I thought of Jesus and the friends he chose. They were decidedly mediocre and draining, as they proved when push came to shove. Toward the end of his ministry, Jesus told them that they were no longer his servants, but now his friends. He said this dimly aware of how they would “chicken out.” Once Jesus ascended, these earthbound chickens suddenly morphed into eagles.
In the middle of Lent, Joel’s prosperity gospel shockingly differed from Jesus’ ways. Joel was about lifting up a human potential movement—our getting ahead—coaxing many thousands in attendance for self-improvement. Jesus was about a divine potential movement he called God’s kingdom. Joel is all about human upward mobility; Jesus is all about divine downward mobility.
We are in the season of the cross, friends. Thank you to those church members who insisted a few years ago that our worship space couldn’t be complete without a cross. Thank you to those members who maybe didn’t feel the same way but allowed them erect the cross in our chancel. Behind Osteen’s coiffed hair, piano teeth and preternaturally pasted smile was a rotating globe.
This Saturday evening I anticipate being with church friends, courtesy of the Sheeds’ hospitality. No one will screen for credentials to allow you in. No one will review your vita to verify you as a person of influence. No one will administer spot checks to make sure you are in a good mood, to ensure that you had an uplifting week. Nancy and James will smile broadly and say welcome.

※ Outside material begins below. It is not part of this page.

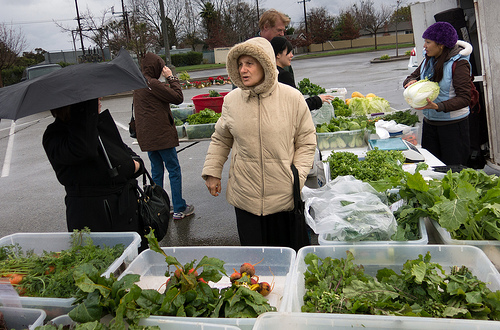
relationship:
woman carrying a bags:
[39, 100, 148, 232] [134, 158, 171, 244]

The same goes for Sunday morning. We’re convicted by the wide arms of Jesus, embracing and welcoming all. Jesus’ arms were never stretched wider than on the cross, dying for friends who had taken him for granted. Bring who you are to us. Bring your good days and your bad days. Bring your joys and your sorrows. Bring your hopes and your fears. This is the way of the cross.
Jeanne Kiren
Thank you for the wonderful message. Happy belated birthday and congratulations on your marriage and a warm hello to all those wonderful welcoming people we left behind in Darien and who helped us on our way in life and then on our way South.
Dale
Easter blessings your way, Jeanne.
Sally Bassler
I was not in church to hear your sermon last Sunday, but agree with your message about the meaning of Lent. We just returned from our trip to Machu Pichu. It is an incredible feat! But, I wondered about all who died in the the building of it this magnificent city – – people whose lives didn’t matter., it was built to honor the Sun god as well as for some mysterious purpose. Do we just stand in awe of those incredible Incas? The workers made it all possible. Where do we stand? Jesus?